Tsuyoshi Hasegawa : Staline, Truman et la capitulation du Japon. La course à la victoire


Hasegawa

L’auteur est professeur d’histoire à l’université de Californie à Santa Barbara. L’ouvrage se base sur les archives japonaises, américaines et russes.

Le livre répond à plusieurs questions : 1. Quelle est la raison majeure qui força le Japon à capituler en 1945 ? - 2. Quel fut le rôle de l’empereur dans la décision de capitulation (mais aussi pendant la guerre en général) ? S’interroger sur cette question reste d’ailleurs actuellement un tabou au Japon. 3. Quelles sont encore de nos jours les conséquences en de cette capitulation en termes de revendications territoriales?

C’est l’intervention soviétique du 8 août 1945 et ses rapides gains territoriaux en Mandchourie (rétrocédés à la Chine communiste en 1955) et en Corée (faisant partie de l’empire japonais depuis 1910) avec une menace d’une occupation soviétique imminente  de l’archipel du Japon lui-même, bien plus que  les bombes atomiques américaines, qui ont poussé le pays à capituler. La menace d’un Japon communiste après-guerre fit donc fortement pencher la balance.

Quant à l’empereur, le livre explique d’abord son assentiment envers la stratégie japonaise de 1940 visant à déterminer la future direction de l’extension de la zone géographique de la “sphère de coprospérité de la Grande Asie orientale” (préférence donnée aux possessions occidentales plutôt qu’à la Russie, la “trahison” de l’Allemagne nazie en 1939 par le pacte de neutralité germano-soviétique n’étant pas étrangère à ce choix). Le livre démontre également que la menace russe est l’argument majeur qui pousse l’empereur à “accepter l’inacceptable” pour sauver le pays (mais aussi l’institution impériale). L’auteur conclut en ces termes: “la poursuite du règne de l’empereur après la capitulation rendit la culpabilité du Japon dans la guerre ambigüe et contribua à l’incapacité du Japon d’affronter son passé”.

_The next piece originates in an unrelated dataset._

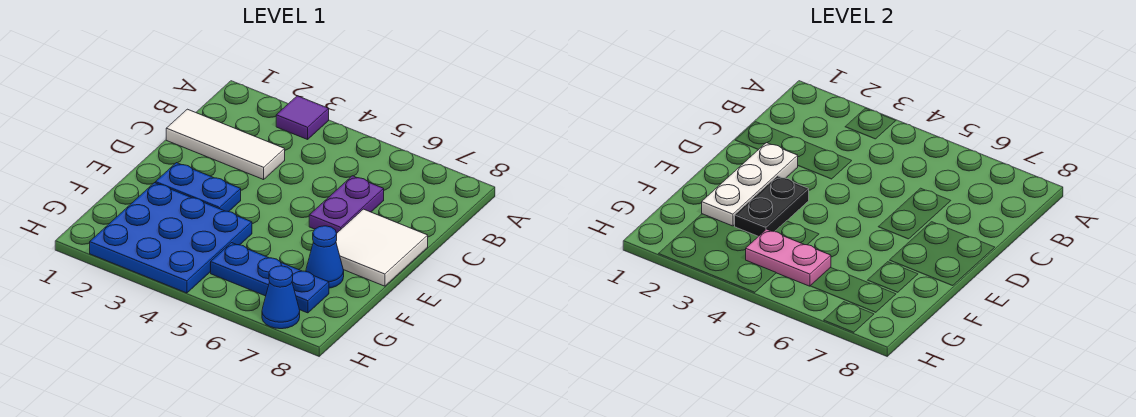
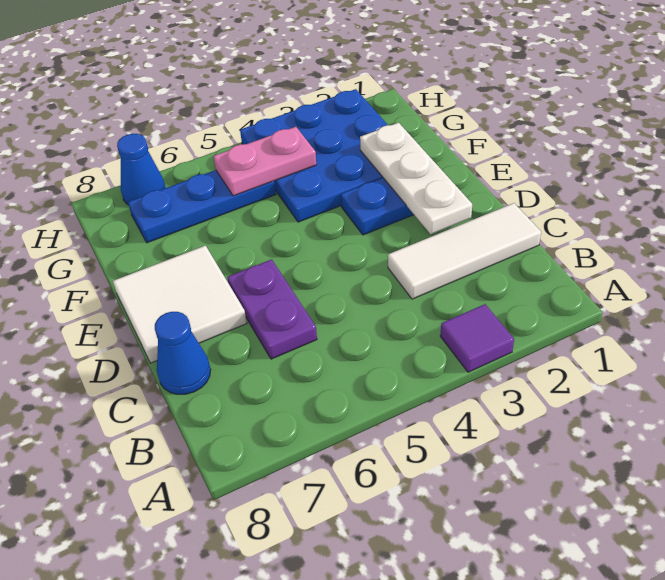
black 1x2 plate [735,176,809,236] -> none
blue 1x1 cone [306,226,344,288] -> blue 1x1 cone moved to [155,312,211,394]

En 1944 à Yalta, le président Roosevelt demanda à Staline l’entrée en guerre de l’URSS contre le Japon un an plus tard afin de sauvegarder des vies américaines. Mais Staline y avait assorti des conditions,  à savoir, récupérer les territoires perdus de la guerre russo-japonaise de 1904 (dont les îles Sakhaline sud) mais aussi d’y adjoindre pour des raisons de sécurité les quatre îles formant les îles Kouriles du sud (les îles Kounashiri et Etorofu faisant partie intégrante des Kouriles méridionales donnent un accès à l’océan  Pacifique alors que Vladivostok est gelé par les glaces en hiver). Khroutchev proposa en 1956 de rendre au Japon deux des quatre îles (Shikotan et Habomai) afin de clore le conflit (tout en intégrant Kounashiri et Etorofu à l’URSS pour des raisons stratégiques). Le Japon refusa. Même le parti communiste japonais a toujours contesté cette occupation. Ce conflit territorial empêche encore de nos jours la signature d’un traité de paix entre le Japon et la Russie.

Robert Mary
Étudiant en Langues et lettres orientales

Tsuyoshi Hasegawa, Staline, Truman et la capitulation du Japon. La course à la victoire, trad. Michèle Mat, éditions de l’Université de Bruxelles, 2014, 337p.